Task prompt
Please restate the listing word for word, omitting the images.

──────────────────────────────

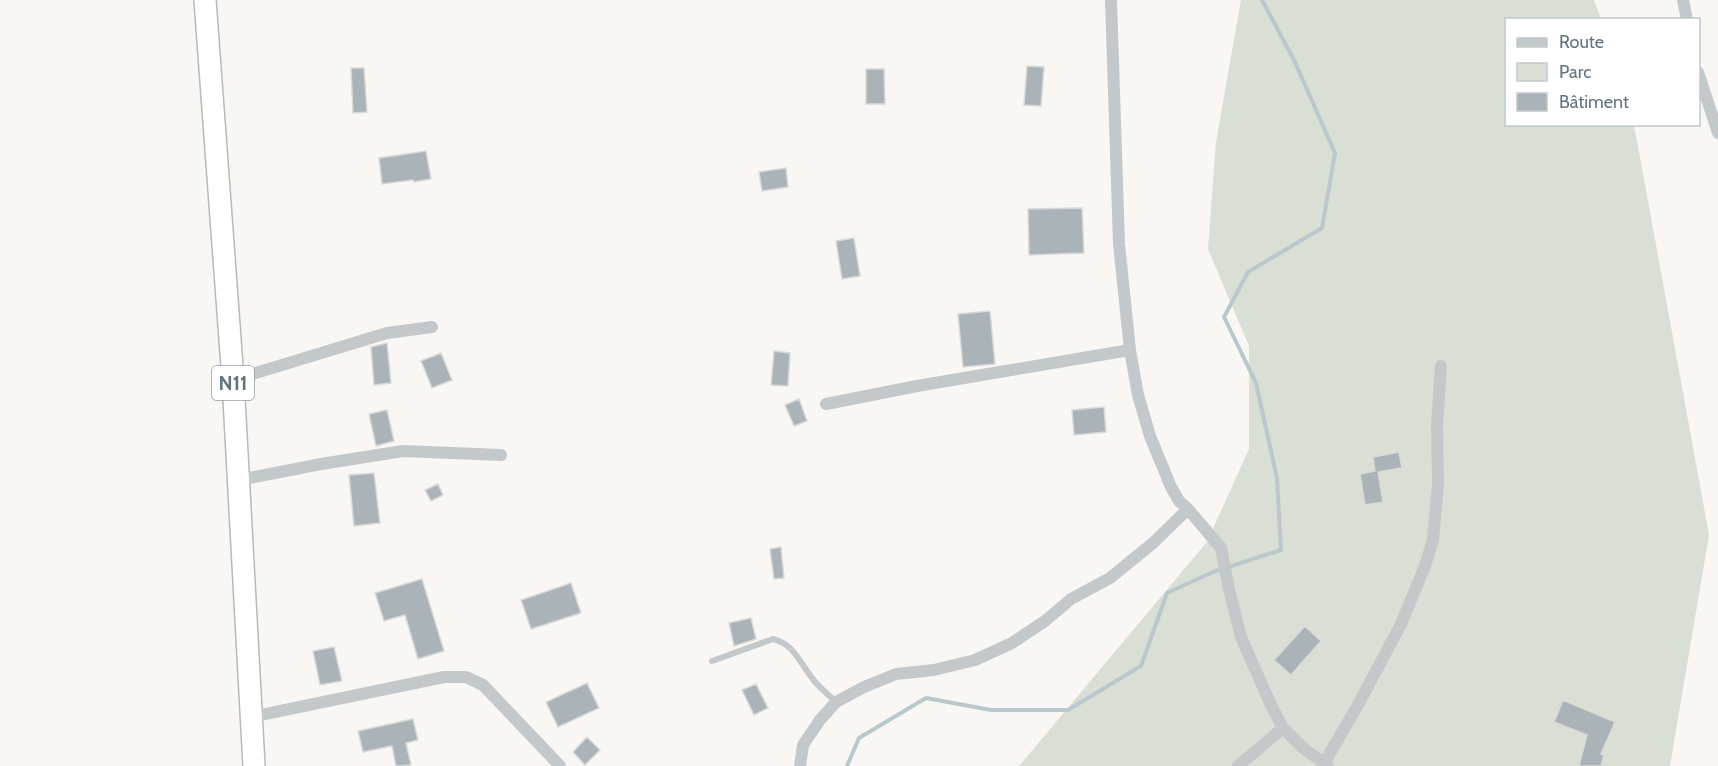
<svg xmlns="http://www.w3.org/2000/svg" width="1718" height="766" viewBox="0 0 1718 766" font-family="Cabin,sans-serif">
	<rect width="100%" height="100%" fill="#f8f7f4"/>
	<path fill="#d9dfd5" d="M 1241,0 L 1594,0 L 1601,19 L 1506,20 L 1506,124 L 1633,125 L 1636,135 L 1709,535 L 1670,766 L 1019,766 L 1207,542 L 1249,449 L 1249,346 L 1208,249 L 1216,142 Z"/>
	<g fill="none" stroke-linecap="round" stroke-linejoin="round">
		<path stroke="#bbc8cb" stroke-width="4" d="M 847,766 L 859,738 L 926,698 L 991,710 L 1068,710 L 1141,666 L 1167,593 L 1213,572 L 1281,550 L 1277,478 L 1256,383 L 1224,317 L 1248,272 L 1322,228 L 1335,153 L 1294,60 L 1262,0"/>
	</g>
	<path fill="#a9b3b8" stroke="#d9d9d7" stroke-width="1.5" d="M 1027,66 L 1044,67 L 1041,106 L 1024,105 Z
		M 351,68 L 364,68 L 367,112 L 353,113 Z
		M 866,69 L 884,69 L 885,104 L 866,104 Z
		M 426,151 L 431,179 L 414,182 L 413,180 L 382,184 L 379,158 Z
		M 786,168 L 788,187 L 762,191 L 759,172 Z
		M 1082,208 L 1084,253 L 1029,255 L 1028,209 Z
		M 854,238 L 860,276 L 842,279 L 836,241 Z
		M 990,311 L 995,364 L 963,367 L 958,314 Z
		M 387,343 L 391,383 L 374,385 L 371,347 Z
		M 774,351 L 790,353 L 788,386 L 771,385 Z
		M 441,353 L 452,380 L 432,388 L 421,361 Z
		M 799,399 L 807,421 L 794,426 L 785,405 Z
		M 1104,407 L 1106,432 L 1074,435 L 1072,410 Z
		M 387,410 L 394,441 L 376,446 L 369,414 Z
		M 1399,452 L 1402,468 L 1378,472 L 1383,502 L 1365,505 L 1360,474 L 1375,471 L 1373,457 Z
		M 374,473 L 380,523 L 354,526 L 349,475 Z
		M 438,484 L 443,495 L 431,501 L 425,490 Z
		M 781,547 L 784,578 L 774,579 L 770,549 Z
		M 422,579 L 444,651 L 418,659 L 405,615 L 384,621 L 375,593 Z
		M 571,583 L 581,613 L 531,629 L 521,600 Z
		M 751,618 L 756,639 L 734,646 L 729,623 Z
		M 1305,626 L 1321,641 L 1291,675 L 1274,660 Z
		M 334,647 L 342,681 L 320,685 L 313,651 Z
		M 587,683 L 599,708 L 558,727 L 546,702 Z
		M 756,684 L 768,708 L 754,715 L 742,690 Z
		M 1563,700 L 1615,722 L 1601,754 L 1604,755 L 1601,766 L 1579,766 L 1587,735 L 1554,722 Z
		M 413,719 L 418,740 L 406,743 L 411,765 L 396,766 L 392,746 L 363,752 L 358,731 Z
		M 587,737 L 600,750 L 585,765 L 573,752 Z"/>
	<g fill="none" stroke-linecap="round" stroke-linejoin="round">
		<defs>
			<path id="highway" d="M 205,0 L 233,380 L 254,766"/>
		</defs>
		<use href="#highway" stroke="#b6babd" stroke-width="24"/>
		<path stroke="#c3c8ca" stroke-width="6" d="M 712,661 L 773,639 C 794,644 800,663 812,678 C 818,687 828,694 836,702"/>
		<path stroke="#c3c8ca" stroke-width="12" d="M 1111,0 L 1119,244 L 1130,350 L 1138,395 L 1150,436 L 1171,487 L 1179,501 L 1188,509 L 1221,548 L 1229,589 L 1241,637 L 1271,705 L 1283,728 L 1303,748 L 1328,766
			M 1683,0 L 1687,20
			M 1698,72 L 1718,133
			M 233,380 L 387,333 L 432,327
			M 826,404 L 917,386 L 1130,350
			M 239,480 L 321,464 L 403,451 L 501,455
			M 251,717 L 444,677 L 466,677 L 483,685 L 560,766
			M 1324,763 L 1358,705 L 1401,624 L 1425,566 L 1433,540 L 1438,484 L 1437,424 L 1441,366
			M 800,766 L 803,745 L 820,720 L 836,702 L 864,687 L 896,674 L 934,670 L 975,660 L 1012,643 L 1045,621 L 1071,599 L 1110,578 L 1153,543 L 1188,509
			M 1238,766 L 1283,728"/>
		<use href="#highway" stroke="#fff" stroke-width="21"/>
	</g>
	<g text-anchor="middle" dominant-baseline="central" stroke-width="6" stroke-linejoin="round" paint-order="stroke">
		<rect fill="#fff" stroke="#919ea6" stroke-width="1.5" x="212" y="366" width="42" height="34" rx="4.5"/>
		<g font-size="20" font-weight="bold" fill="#627580">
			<text x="233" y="383">N11</text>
		</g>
	</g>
	<rect x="1505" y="18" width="195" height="108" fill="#ffffff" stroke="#c0c8cc" stroke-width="1.5"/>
	<rect x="1517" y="38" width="30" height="9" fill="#c3c8ca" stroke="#c0c8cc" stroke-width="1.5"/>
	<text x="1559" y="48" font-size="18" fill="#627580">Route</text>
	<rect x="1517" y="63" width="30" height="18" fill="#d9dfd5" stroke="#c0c8cc" stroke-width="1.5"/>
	<text x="1559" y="78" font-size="18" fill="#627580">Parc</text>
	<rect x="1517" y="93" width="30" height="18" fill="#a9b3b8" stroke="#c0c8cc" stroke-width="1.5"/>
	<text x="1559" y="108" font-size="18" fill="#627580">Bâtiment</text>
</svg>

──────────────────────────────

Completed task
<svg xmlns="http://www.w3.org/2000/svg" width="1718" height="766" viewBox="0 0 1718 766" font-family="Cabin,sans-serif">
	<rect width="100%" height="100%" fill="#f8f7f4"/>
	<path fill="#d9dfd5" d="M 1241,0 L 1594,0 L 1601,19 L 1506,20 L 1506,124 L 1633,125 L 1636,135 L 1709,535 L 1670,766 L 1019,766 L 1207,542 L 1249,449 L 1249,346 L 1208,249 L 1216,142 Z"/>
	<g fill="none" stroke-linecap="round" stroke-linejoin="round">
		<path stroke="#bbc8cb" stroke-width="4" d="M 847,766 L 859,738 L 926,698 L 991,710 L 1068,710 L 1141,666 L 1167,593 L 1213,572 L 1281,550 L 1277,478 L 1256,383 L 1224,317 L 1248,272 L 1322,228 L 1335,153 L 1294,60 L 1262,0"/>
	</g>
	<path fill="#a9b3b8" stroke="#d9d9d7" stroke-width="1.5" d="M 1027,66 L 1044,67 L 1041,106 L 1024,105 Z
		M 351,68 L 364,68 L 367,112 L 353,113 Z
		M 866,69 L 884,69 L 885,104 L 866,104 Z
		M 426,151 L 431,179 L 414,182 L 413,180 L 382,184 L 379,158 Z
		M 786,168 L 788,187 L 762,191 L 759,172 Z
		M 1082,208 L 1084,253 L 1029,255 L 1028,209 Z
		M 854,238 L 860,276 L 842,279 L 836,241 Z
		M 990,311 L 995,364 L 963,367 L 958,314 Z
		M 387,343 L 391,383 L 374,385 L 371,347 Z
		M 774,351 L 790,353 L 788,386 L 771,385 Z
		M 441,353 L 452,380 L 432,388 L 421,361 Z
		M 799,399 L 807,421 L 794,426 L 785,405 Z
		M 1104,407 L 1106,432 L 1074,435 L 1072,410 Z
		M 387,410 L 394,441 L 376,446 L 369,414 Z
		M 1399,452 L 1402,468 L 1378,472 L 1383,502 L 1365,505 L 1360,474 L 1375,471 L 1373,457 Z
		M 374,473 L 380,523 L 354,526 L 349,475 Z
		M 438,484 L 443,495 L 431,501 L 425,490 Z
		M 781,547 L 784,578 L 774,579 L 770,549 Z
		M 422,579 L 444,651 L 418,659 L 405,615 L 384,621 L 375,593 Z
		M 571,583 L 581,613 L 531,629 L 521,600 Z
		M 751,618 L 756,639 L 734,646 L 729,623 Z
		M 1305,626 L 1321,641 L 1291,675 L 1274,660 Z
		M 334,647 L 342,681 L 320,685 L 313,651 Z
		M 587,683 L 599,708 L 558,727 L 546,702 Z
		M 756,684 L 768,708 L 754,715 L 742,690 Z
		M 1563,700 L 1615,722 L 1601,754 L 1604,755 L 1601,766 L 1579,766 L 1587,735 L 1554,722 Z
		M 413,719 L 418,740 L 406,743 L 411,765 L 396,766 L 392,746 L 363,752 L 358,731 Z
		M 587,737 L 600,750 L 585,765 L 573,752 Z"/>
	<g fill="none" stroke-linecap="round" stroke-linejoin="round">
		<defs>
			<path id="highway" d="M 205,0 L 233,380 L 254,766"/>
		</defs>
		<use href="#highway" stroke="#b6babd" stroke-width="24"/>
		<path stroke="#c3c8ca" stroke-width="6" d="M 712,661 L 773,639 C 794,644 800,663 812,678 C 818,687 828,694 836,702"/>
		<path stroke="#c3c8ca" stroke-width="12" d="M 1111,0 L 1119,244 L 1130,350 L 1138,395 L 1150,436 L 1171,487 L 1179,501 L 1188,509 L 1221,548 L 1229,589 L 1241,637 L 1271,705 L 1283,728 L 1303,748 L 1328,766
			M 1683,0 L 1687,20
			M 1698,72 L 1718,133
			M 233,380 L 387,333 L 432,327
			M 826,404 L 917,386 L 1130,350
			M 239,480 L 321,464 L 403,451 L 501,455
			M 251,717 L 444,677 L 466,677 L 483,685 L 560,766
			M 1324,763 L 1358,705 L 1401,624 L 1425,566 L 1433,540 L 1438,484 L 1437,424 L 1441,366
			M 800,766 L 803,745 L 820,720 L 836,702 L 864,687 L 896,674 L 934,670 L 975,660 L 1012,643 L 1045,621 L 1071,599 L 1110,578 L 1153,543 L 1188,509
			M 1238,766 L 1283,728"/>
		<use href="#highway" stroke="#fff" stroke-width="21"/>
	</g>
	<g text-anchor="middle" dominant-baseline="central" stroke-width="6" stroke-linejoin="round" paint-order="stroke">
		<rect fill="#fff" stroke="#919ea6" stroke-width="1.5" x="212" y="366" width="42" height="34" rx="4.5"/>
		<g font-size="20" font-weight="bold" fill="#627580">
			<text x="233" y="383">N11</text>
		</g>
	</g>
	<rect x="1505" y="18" width="195" height="108" fill="#ffffff" stroke="#c0c8cc" stroke-width="1.5"/>
	<rect x="1517" y="38" width="30" height="9" fill="#c3c8ca" stroke="#c0c8cc" stroke-width="1.5"/>
	<text x="1559" y="48" font-size="18" fill="#627580">Route</text>
	<rect x="1517" y="63" width="30" height="18" fill="#d9dfd5" stroke="#c0c8cc" stroke-width="1.5"/>
	<text x="1559" y="78" font-size="18" fill="#627580">Parc</text>
	<rect x="1517" y="93" width="30" height="18" fill="#a9b3b8" stroke="#c0c8cc" stroke-width="1.5"/>
	<text x="1559" y="108" font-size="18" fill="#627580">Bâtiment</text>
</svg>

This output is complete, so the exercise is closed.